Monday, May 9, 2011

Bucket List: Shawnee Wine Trail

To complete my goal for the bucket list, I need to go to 6 out of 11 wineries on the Shawnee Hills Wine Trail. This past Saturday, we made it to 5! The wine scene in Southern Illinois is reatively new, having started in the 80s and 90s, and is continuing to grow.

Our first stop, on the recommendation of Jared, was to Von Jakob Vineyard for our first tasting and lunch. We went to their Alto Pass location which is actually their second location. Ironically enough, the owner is an optometrist, Dr. Paul Jacobs, who's office is right next to my office in Carbondale. Their lunch menu was reasonably priced and everything sounded good. I had the antipasto panini (not sure what was in it but it tasted like a ham and cheese) which came with salad with a red wine vinaigrette and roasted potatoes.

One of the highlights of the winery is the large party room and the deck with an awesome view of their orchards.
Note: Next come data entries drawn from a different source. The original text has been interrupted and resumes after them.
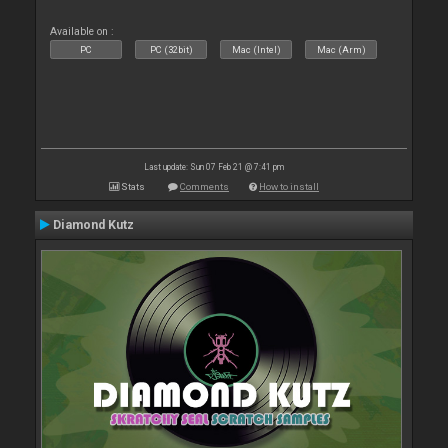
Available on :
PC
PC (32bit)
Mac (Intel)
Mac (Arm)
Last update: Sun 07 Feb 21 @ 7:41 pm
Stats
Comments
How to install
Diamond Kutz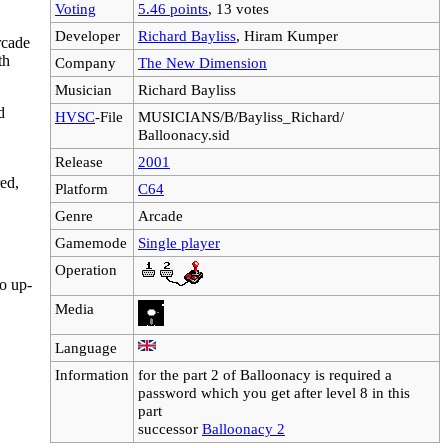
Voting
5.46 points
, 13 votes
Developer
Richard Bayliss
, Hiram Kumper
rcade
th
Company
The New Dimension
Musician
Richard Bayliss
d
HVSC
-File
MUSICIANS/B/Bayliss_Richard/
Balloonacy.sid
Release
2001
red,
Platform
C64
Genre
Arcade
Gamemode
Single player
Operation
so up-
Media
Language
Information
for the part 2 of Balloonacy is required a
password which you get after level 8 in this
part
successor
Balloonacy 2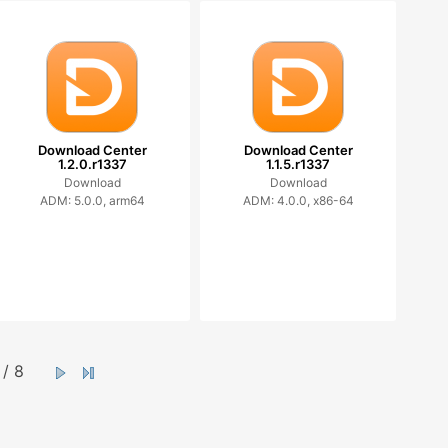
Download Center
Download Center
1.2.0.r1337
1.1.5.r1337
Download
Download
ADM: 5.0.0, arm64
ADM: 4.0.0, x86-64
/ 8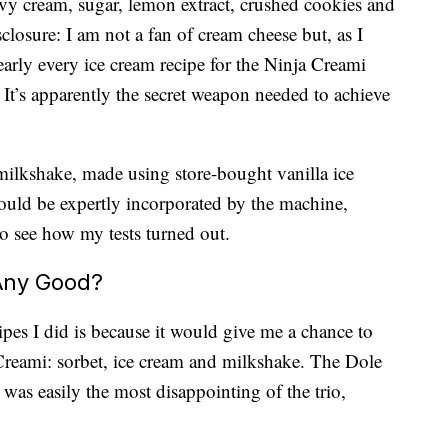
vy cream, sugar, lemon extract, crushed cookies and
closure: I am not a fan of cream cheese but, as I
early every ice cream recipe for the Ninja Creami
. It’s apparently the secret weapon needed to achieve
 milkshake, made using store-bought vanilla ice
ould be expertly incorporated by the machine,
o see how my tests turned out.
 Any Good?
cipes I did is because it would give me a chance to
 Creami: sorbet, ice cream and milkshake. The Dole
 was easily the most disappointing of the trio,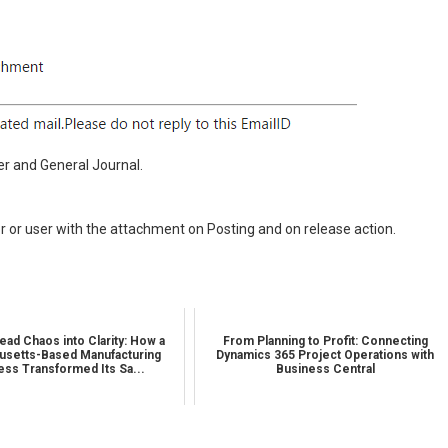
r and General Journal.
r or user with the attachment on Posting and on release action.
ead Chaos into Clarity: How a
From Planning to Profit: Connecting
setts-Based Manufacturing
Dynamics 365 Project Operations with
ess Transformed Its Sa...
Business Central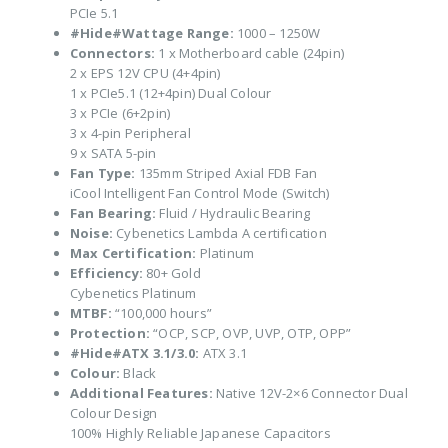
PCIe 5.1
#Hide#Wattage Range:
1000 – 1250W
Connectors:
1 x Motherboard cable (24pin)
2 x EPS 12V CPU (4+4pin)
1 x PCIe5.1 (12+4pin) Dual Colour
3 x PCIe (6+2pin)
3 x 4-pin Peripheral
9 x SATA 5-pin
Fan Type:
135mm Striped Axial FDB Fan
iCool Intelligent Fan Control Mode (Switch)
Fan Bearing:
Fluid / Hydraulic Bearing
Noise:
Cybenetics Lambda A certification
Max Certification:
Platinum
Efficiency:
80+ Gold
Cybenetics Platinum
MTBF:
“100,000 hours”
Protection:
“OCP, SCP, OVP, UVP, OTP, OPP”
#Hide#ATX 3.1/3.0:
ATX 3.1
Colour:
Black
Additional Features:
Native 12V-2×6 Connector Dual
Colour Design
100% Highly Reliable Japanese Capacitors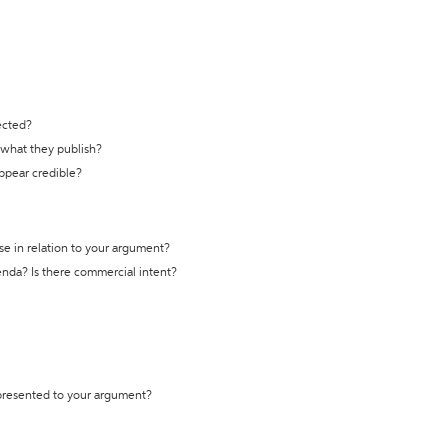
ected?
t what they publish?
appear credible?
se in relation to your argument?
genda? Is there commercial intent?
 presented to your argument?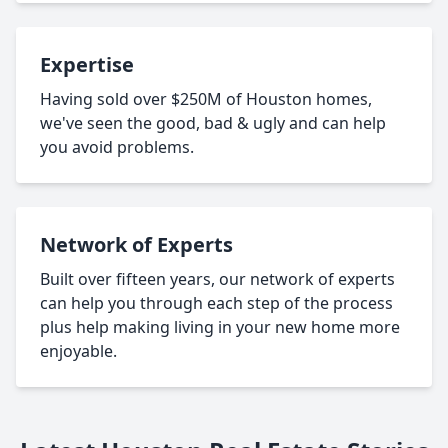
Expertise
Having sold over $250M of Houston homes,
we've seen the good, bad & ugly and can help
you avoid problems.
Network of Experts
Built over fifteen years, our network of experts
can help you through each step of the process
plus help making living in your new home more
enjoyable.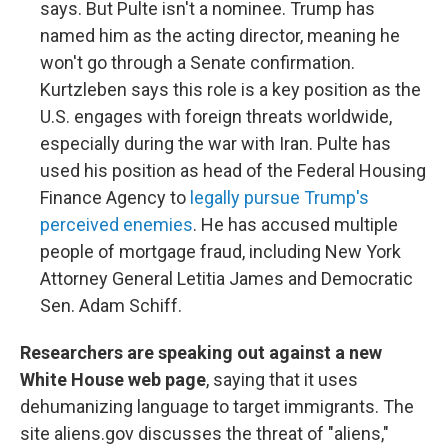
says. But Pulte isn't a nominee. Trump has
named him as the acting director, meaning he
won't go through a Senate confirmation.
Kurtzleben says this role is a key position as the
U.S. engages with foreign threats worldwide,
especially during the war with Iran. Pulte has
used his position as head of the Federal Housing
Finance Agency to
legally pursue Trump's
perceived enemies
. He has accused multiple
people of mortgage fraud, including New York
Attorney General Letitia James and Democratic
Sen. Adam Schiff.
Researchers are speaking out against a new
White House web page
, saying that it uses
dehumanizing language to target immigrants. The
site aliens.gov discusses the threat of "aliens,"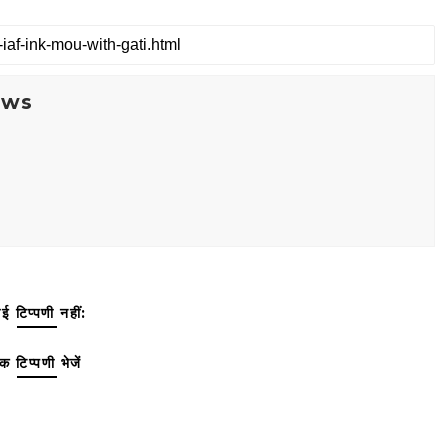
ews
ई टिप्पणी नहीं:
क टिप्पणी भेजें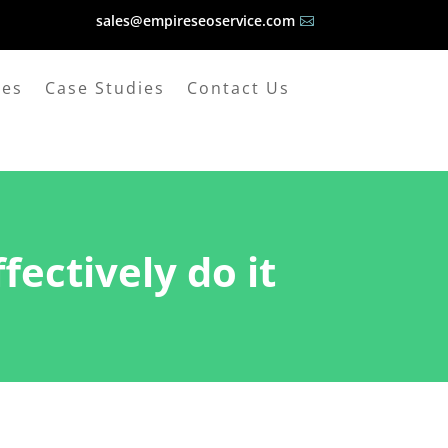
sales@empireseoservice.com

ges
Case Studies
Contact Us
ectively do it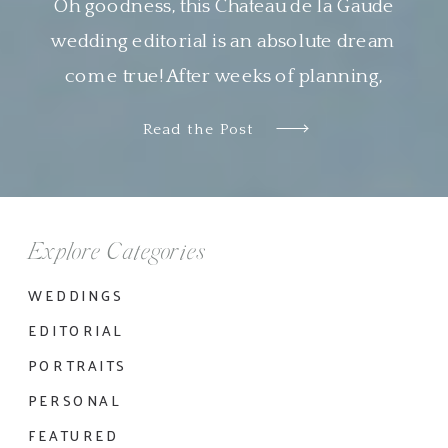
Oh goodness, this Chateau de la Gaude
wedding editorial is an absolute dream
come true! After weeks of planning,
designing and organizing this shoot virtually
Read the Post
with Nyachia of NKT Events, it was so
wonderful to see all the pieces come
together so beautifully. I am genuinely in
awe of the work done by all the […]
Explore Categories
WEDDINGS
EDITORIAL
PORTRAITS
PERSONAL
FEATURED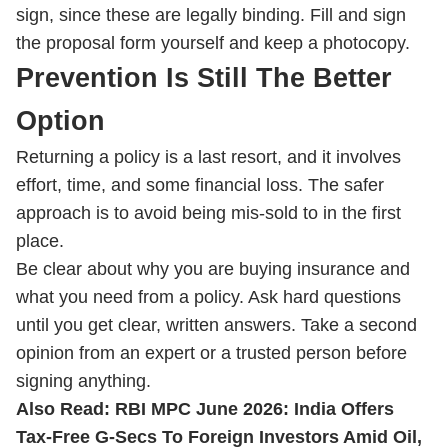
sign, since these are legally binding. Fill and sign
the proposal form yourself and keep a photocopy.
Prevention Is Still The Better
Option
Returning a policy is a last resort, and it involves
effort, time, and some financial loss. The safer
approach is to avoid being mis-sold to in the first
place.
Be clear about why you are buying insurance and
what you need from a policy. Ask hard questions
until you get clear, written answers. Take a second
opinion from an expert or a trusted person before
signing anything.
Also Read:
RBI MPC June 2026: India Offers
Tax-Free G-Secs To Foreign Investors Amid Oil,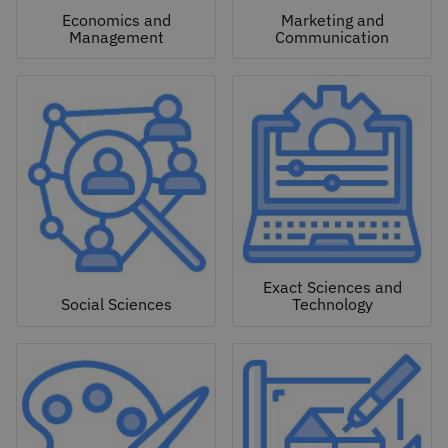
Economics and
Marketing and
Management
Communication
Exact Sciences and
Social Sciences
Technology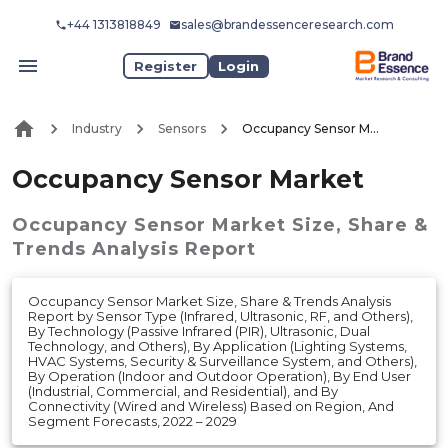
+44 1313818849
sales@brandessenceresearch.com
Register
Login
Industry
Sensors
Occupancy Sensor Market
Occupancy Sensor Market
Occupancy Sensor Market
Size, Share &
Trends Analysis Report
Occupancy Sensor Market Size, Share & Trends Analysis
Report by Sensor Type (Infrared, Ultrasonic, RF, and Others),
By Technology (Passive Infrared (PIR), Ultrasonic, Dual
Technology, and Others), By Application (Lighting Systems,
HVAC Systems, Security & Surveillance System, and Others),
By Operation (Indoor and Outdoor Operation), By End User
(Industrial, Commercial, and Residential), and By
Connectivity (Wired and Wireless) Based on Region, And
Segment Forecasts, 2022 – 2029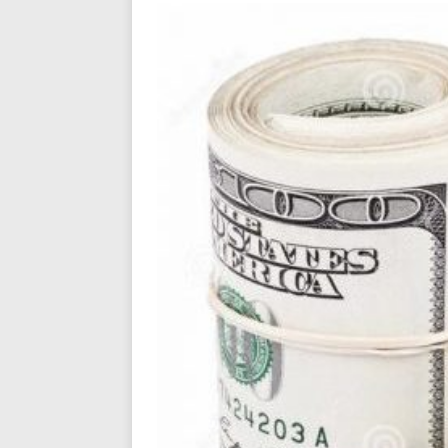
Filmmaker 
[ August 5, 2026 ]
“What I’d Do For Love,” Fe
and Atlanta
ENTERTAINMENT
JD Hinton D
[ August 4, 2026 ]
Anthem “Love Needs A Me
“She Shines”
[ July 31, 2026 ]
Chances
HOME
Mike Baro Ex
[ July 29, 2026 ]
Ventures
NEWS
Ryan Parrilla
[ July 27, 2026 ]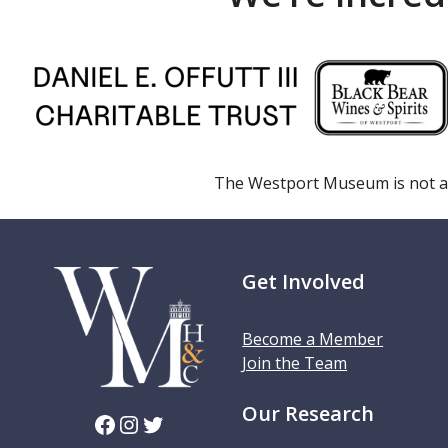
The Westport Museum is not a
Get Involved
Become a Member
Join the Team
Our Research
Facebook
Instagram
Twitter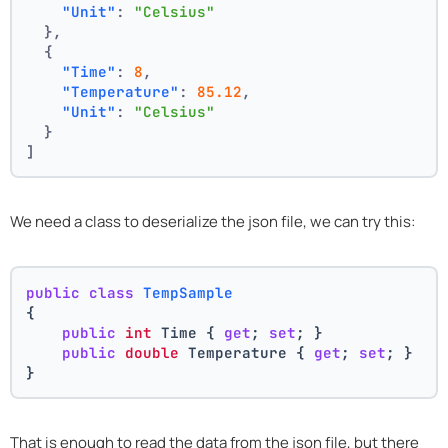
"Unit"
:
"Celsius"
}
,
{
"Time"
:
8
,
"Temperature"
:
85.12
,
"Unit"
:
"Celsius"
}
]
We need a class to deserialize the json file, we can try this:
public
class
TempSample
{
public
int
 Time { 
get
; 
set
; }
public
double
 Temperature { 
get
; 
set
; }
}
That is enough to read the data from the json file, but there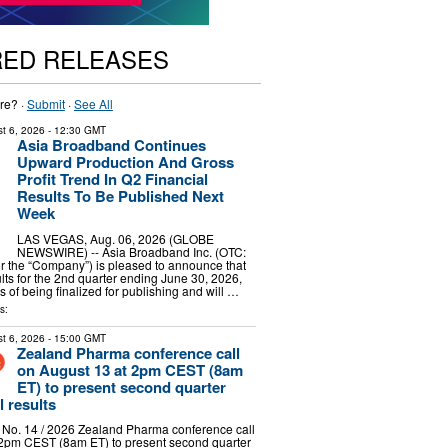
RED RELEASES
re? ·
Submit
·
See All
t 6, 2026
- 12:30 GMT
Asia Broadband Continues
Upward Production And Gross
Profit Trend In Q2 Financial
Results To Be Published Next
Week
LAS VEGAS, Aug. 06, 2026 (GLOBE
NEWSWIRE) -- Asia Broadband Inc. (OTC:
r the “Company”) is pleased to announce that
ults for the 2nd quarter ending June 30, 2026,
s of being finalized for publishing and will …
s:
t 6, 2026
- 15:00 GMT
Zealand Pharma conference call
on August 13 at 2pm CEST (8am
ET) to present second quarter
l results
 No. 14 / 2026 Zealand Pharma conference call
 2pm CEST (8am ET) to present second quarter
At Von Jakob we got to taste 5 wines for free. My favorite taste was the Johnnathan Apple Wine made from local apples.
Our next stop was Alto Vineyards, the first winery in Southern Illinois, that opened in 1987. They offered a $5 ticket for 6 tastes and the glass to take home. I loved the Vidal Blanc (a semi-dry white with hints of pear and pineapple) and Jaime treated us to a bottle. We sat outside at picnic tables and enjoyed live music from Giant City Slickers. Jaime thought one of their songs sounded like Mario music.
Our next stop was in Cobden at StarView Vineyards. First off, what a great name! and really cute bottles.
For $1 we got to taste 5 wines and for $2 more we got to keep our glasses. Their most popular wine is the Venus which they also serve as a slushy. We decided on Silver Star and took our bottle out to the deck overlooking the lake. More live music was provided by The Swamp Tigers, a self-proclaimed honky-tonk rockabilly band - and they sure did look it!
Brandon had never been to Owl Creek Vineyard so that was next on our trail. An employee let us know that Owl Creek had the first vineyards before Alto, which was the first winery. We paid $5 for a tasting and a souvenir glass.We really liked their red wines, their treetop deck and the largest wine glasses of the day.

By this time, it was getting late in the day. But, lucky for us Rustle Hill Winery stays open late. They are literally on a hill and have a beautiful amphitheater at the bottom. Jaime was all over the sangria but Kristen and I had to pass. I think next time we should bring our own wine and cheese and lightly graze as we go along instead of the one big meal.

While I'm no wine expert, I did enjoy all the tastings. One of the most prevalent grapes is the Chambourcin, which almost every winery had. Compared to the Virginia wineries I have tasted, these Midwestern wines seem very sweet to me - even the reds.  The sweet wines, fruit wines and the dessert wines were all very popular and featured on the menus. I had a great time and can't wait to go again.